Too many status updates or group discussions are actually self-promotion. LinkedIn is a professional network, not just a jobsite.  Of course, we all mingle or network for ulterior business or job hunting reasons, but you have to do it right if you want to get traction. Refrain from the “all about you” approach and instead post about a LinkedIn connection who is doing something of value to other LinkedIn users. Focussing attention on connections in your LinkedIn network offers three instant outcomes:

  1. It shows your network and your followers that you are a resource who has something to give instead of someone blaring for attention.
  2. It gets the attention of your LinkedIn connections.
  3. It puts you on equal footing with that person’s network.

Here’s a recent post from my blog on how to leverage your skills and experience to secure a job: 

best times to post on LinkedIn

An easy social media scheduling app to keep on top of sharing news about your network is to queue up LinkedIn updates in Buffer. I use it regularly when ideas come my way.

#4    Consistently Connect On More Than One Network 

It is 2017, not 2009, and most switched-on professionals who have something to say or do interesting things promote their skills and experience on more than one platform. If you’ve connected on LinkedIn, check if you can also follow him/her on Twitter, Google+, Facebook, Instagram, Github, ….you name it. Work out where people in your tribe mingle, what platforms and social networks they use and then consider connecting.  But, a word of caution – don’t stalk them.

There is more to all of us than our resume.
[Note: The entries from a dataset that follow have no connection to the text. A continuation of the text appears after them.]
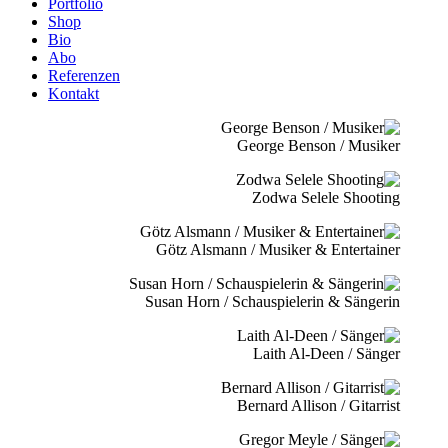
Portfolio
Shop
Bio
Abo
Referenzen
Kontakt
George Benson / Musiker
Zodwa Selele Shooting
Götz Alsmann / Musiker & Entertainer
Susan Horn / Schauspielerin & Sängerin
Laith Al-Deen / Sänger
Bernard Allison / Gitarrist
The same goes for your LinkedIn connections. By locating them, listening, and responding, you can often get a better insight into their personalities and interests. I use LinkedIn to observe industry trends and pressures, Facebook for my private social life, and Twitter as a search tool for hot topics.

#5  Track – Follow Back – Foster  

It’s pretty simple. When people respond to your activity in posts or updates, or when they engage with you in conversation in groups, they are interested in you. They have become fans.

Keep track, follow back and foster the relationship to enable great things to happen in due course.

Here is how:

Write a response.  Invite new people to connect, and ask questions about their experiences or challenges or how you can contribute with insight, skill or experience to something that matters to them. See Point 1. This is how you generate genuine networking opportunities and also potential genuine job leads.

You can connect with LinkedIn users all over the world, but what does it all mean? How can you cut through the clutter and generate leads?

The answer is simply. Focus on qualityMake and keep it personal at all times.  Leverage your knowledgeTrack, follow & foster your relationships and focus on genuine human interaction. And, as always, remember to hunt wisely!